Я сел на кровать, затем опустился на пол, готовый заплакать, но потом просто лёг на гранитную плитку, чувствуя всё большую обречённость. Фредди! О, Фредди. Боже, как я в нём нуждался. Я обхватил себя руками и хотел закричать, но побоялся сделать это. Страх разбухал во мне, как сухая губка, на которую лилась вода. Я почувствовал, словно стал весить тысячу фунтов.

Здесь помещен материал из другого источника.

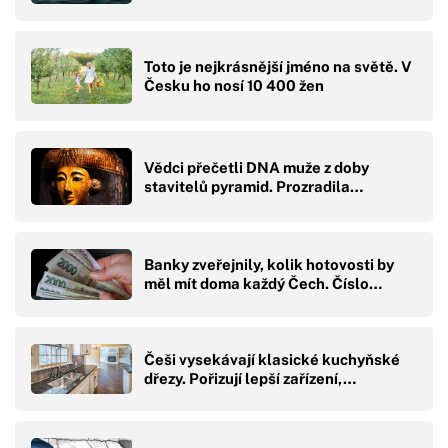
Toto je nejkrásnější jméno na světě. V
Česku ho nosí 10 400 žen
Vědci přečetli DNA muže z doby
stavitelů pyramid. Prozradila…
Banky zveřejnily, kolik hotovosti by
měl mít doma každý Čech. Číslo…
Češi vysekávají klasické kuchyňské
dřezy. Pořizují lepší zařízení,…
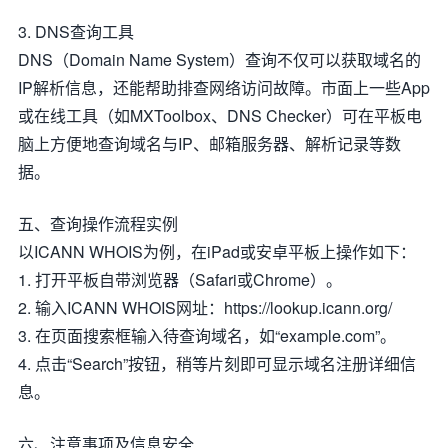
3. DNS查询工具
DNS（Domain Name System）查询不仅可以获取域名的
IP解析信息，还能帮助排查网络访问故障。市面上一些App
或在线工具（如MXToolbox、DNS Checker）可在平板电
脑上方便地查询域名与IP、邮箱服务器、解析记录等数
据。
五、查询操作流程实例
以ICANN WHOIS为例，在iPad或安卓平板上操作如下：
1. 打开平板自带浏览器（Safari或Chrome）。
2. 输入ICANN WHOIS网址：https://lookup.icann.org/
3. 在页面搜索框输入待查询域名，如“example.com”。
4. 点击“Search”按钮，稍等片刻即可显示域名注册详细信
息。
六、注意事项及信息安全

Почему я не сделал этого, не убежал, когда у меня был шанс? Зачем я вернулся к своему отцу после смерти деда? Образование! Иисус! Я сделал это, чтобы продолжить моё образование. Это то, что говорили все, что я должен был сделать. Даже я поверил в эту чушь. И где моё образование сейчас? Ушло! Закончилось! Я знал, что так случится. Так было всегда рядом с этим сукиным сыном. Он просто ждал предлога. Как я мог быть таким идиотом?
Я проснулся утром, завёрнутый в покрывало, одеяло и простынь. Я не помнил, как поднялся с пола. Солнце осветило верхушки деревьев. Под моим окном на траве темнела тень от здания, длиной почти до леса. Радиатор потеплел. Я сел поближе к нему, завёрнувшись в постельные принадлежности и прислонился к унитазу.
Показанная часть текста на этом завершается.